FSC teak certification suspended

Down to Earth No 51 November 2001

A decision to suspend the certification of teak plantations in Java has highlighted major problems with the Forest Stewardship Council (FSC) eco-labelling scheme in Indonesia.

In August, the FSC-accredited certifier, Smartwood - a programme of the US-based Rainforest Alliance - announced its decision to suspend the certificates of four of five plantations managed by PT Perhutani: Cepu, Kebonharjo and Kendal in Central Java and Madiun in East Java. In total, five teak and one pine plantation had been certified by Smartwood. In 2000, one of the certified teak forests - Mantingan - was suspended.
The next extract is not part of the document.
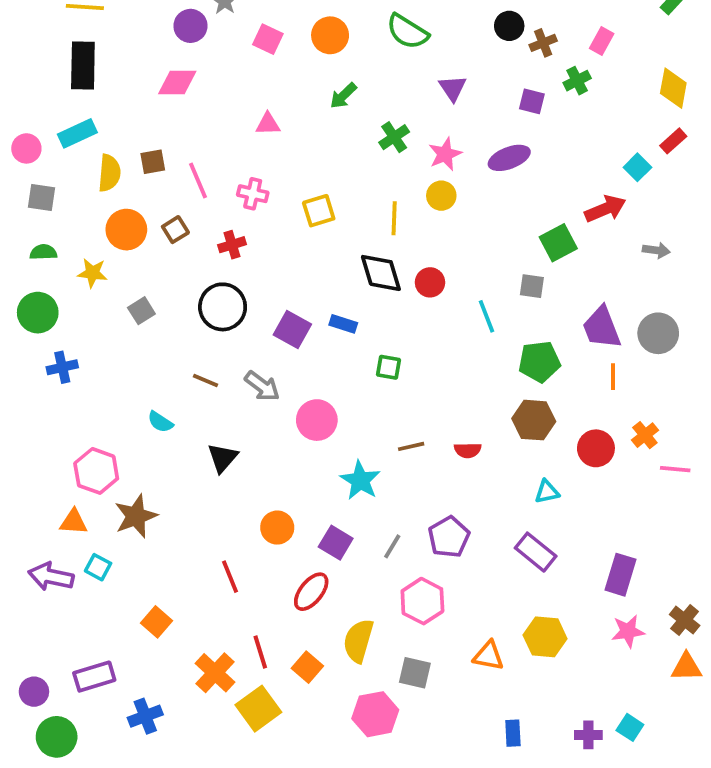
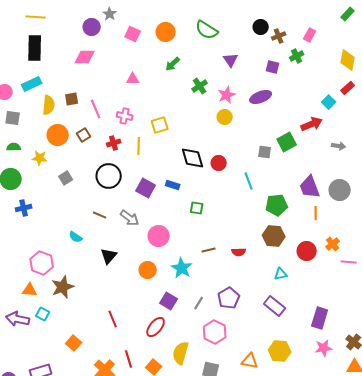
yellow line: (394, 218) -> (139, 146), moved
gray square: (532, 286) -> (265, 152), moved
orange circle: (277, 528) -> (148, 270), moved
The decision means that no FSC certified teak will be available from Indonesia as long as the suspension is in force.

Smartwood said the suspension - effective October 20th - was based on the "noncompliance of the certification conditions based on the FSC principles and criteria as well as the Smartwood standards." Smartwood also said it believed that "the long-term sustainability of the plantation resources is at a serious risk." Perhutani has been blamed for failing to crack down on illegal logging and for not making enough effort to reduce conflict with local people, according to the Jakarta Post.

Timber certification, or eco-labelling, has been promoted as one way of forcing the pace of reform in countries where government policies do not protect forests. Certification of forests in Indonesia under the FSC - the organisation whose eco-label is most widely accepted by consumers in Europe and the USA - has drawn criticism since 1998, when the first three Perhutani teak plantations were certified. NGOs have pointed to cases of unresolved disputes between Perhutani and local communities, violent confrontations and corruption within Perhutani, which makes certification of its plantations totally inappropriate. Many of the disputes with local communities - some of which date back to colonial days - originate from Perhutani's takeover of village common lands. There has been a series of 'land reclaiming' actions in Java and elsewhere as communities attempt to reassert their rights to this land. 
(See DTE 48 for an example of this kind of conflict).

In April this year, the first FSC certification was issued for a natural forest timber concession - PT Diamond Raya's 51,000 ha concession in Riau, Sumatra. Certification was awarded despite concerns raised by NGOs that the FSC's own principles on indigenous peoples' rights were being violated. WALHI is demanding that all certification is suspended until the whole concession system has been revised and the borders of indigenous peoples' lands clearly defined.

The suspension of Perhutani's remaining four teak plantations means that the only FSC certified forest remaining on Java is the Lawu pine plantation in East Java. The four plantations represent around 5% of the total 2 million hectares of forest plantations managed by Perhutani in 54 forest management districts.

The decision will have a serious impact on the 36 garden furniture-makers with FSC chain-of-custody certification which rely on the Perhutani plantations for their supplies of teak. Smartwood says it is working to link these operations with teak suppliers in Latin America, Trinidad, Ghana and India to fill the supply gap.

Perhutani has played down the significance of the suspension, telling journalists that there had been a misunderstanding with Smartwood over what was meant by sustainable forest management. If Smartwood did not maintain its certification, said Perhutani President Martono, "we can look for other certification bodies."